:: ESERCIZIO A ::
In base al brano sull'organizzazione urbana arcaica, spieghi che cosa dimostra il ritrovamento di numerosi frammenti di buccheri neri da simposio. Risponda in non più di tre frasi.
:: ESERCIZIO B ::
Riscriva la parte del brano sull'organizzazione urbana arcaica a partire da "I principali elementi" e proseguendo fino a "urbani ed extraurbani.", sostituendo "abbozzo" con "tracciato preliminare".

I principali elementi dell’organizzazione urbana, ancora visibili nel tessuto successivo, sembrano risalire alla prima metà del VI secolo a.C.:
• la distinzione tra una “città alta” (Altstadt) e una “città bassa”;
• la definizione dei principali assi viari, come la via Stabiana;
• un abbozzo del percorso delle mura;
• la costruzione dei primi santuari urbani ed extraurbani.
L’area della cosiddetta Altstadt (settore sud-occidentale) conteneva le strutture connesse alle funzioni pubbliche, amministrative e cultuali, mantenendo una continuità d’uso fino all’età imperiale. Già in questo periodo arcaico si stabilisce il culto di Apollo, connesso agli aspetti formativi della città, le cui sfumature infere sono state assimilate a quelle di Śuri, il corrispettivo etrusco.
Il ritrovamento di numerosi frammenti di buccheri neri da simposio (vasellame tipico della tradizione etrusco-campana, databile tra l’inizio dell’età arcaica e il pieno V secolo a.C.), come kantharoi (coppe per bere) e ciotole carenate, attesta l’influenza etrusca e una precoce fase di occupazione o frequentazione di diversi settori, compresa l’estremità orientale della città (come nell’area dei Praedia di Iulia Felix – un complesso che occupa l’intera insula II, 4, dove è presente una domus con un grande giardino sul quale affacciano una serie di ambienti residenziali, un impianto termale e un vasto parco).

:: SEZIONE DATI ::
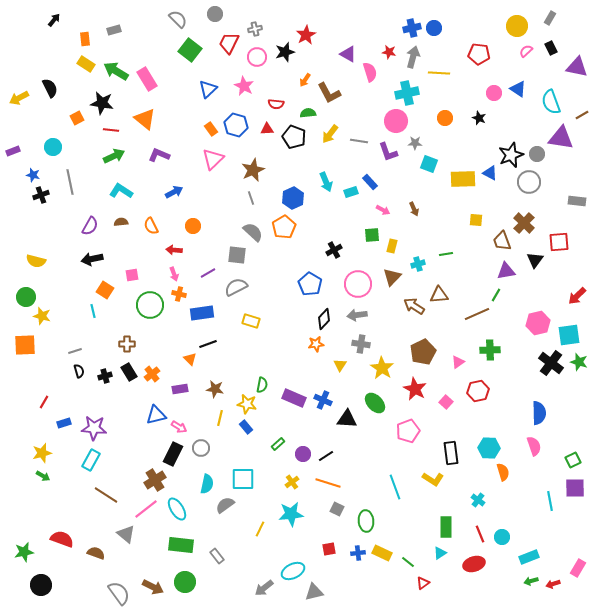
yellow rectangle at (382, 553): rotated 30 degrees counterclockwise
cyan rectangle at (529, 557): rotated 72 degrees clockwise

:: RISPOSTA DEFINITIVA A ::
Il ritrovamento dei frammenti di buccheri neri da simposio, come kantharoi e ciotole carenate, attesta l'influenza etrusca. Dimostra inoltre una precoce fase di occupazione o frequentazione di diversi settori della città, compresa la sua estremità orientale, come l'area dei Praedia di Iulia Felix.

:: RISPOSTA DEFINITIVA B ::
I principali elementi dell’organizzazione urbana, ancora visibili nel tessuto successivo, sembrano risalire alla prima metà del VI secolo a.C.:
• la distinzione tra una “città alta” (Altstadt) e una “città bassa”;
• la definizione dei principali assi viari, come la via Stabiana;
• un tracciato preliminare del percorso delle mura;
• la costruzione dei primi santuari urbani ed extraurbani.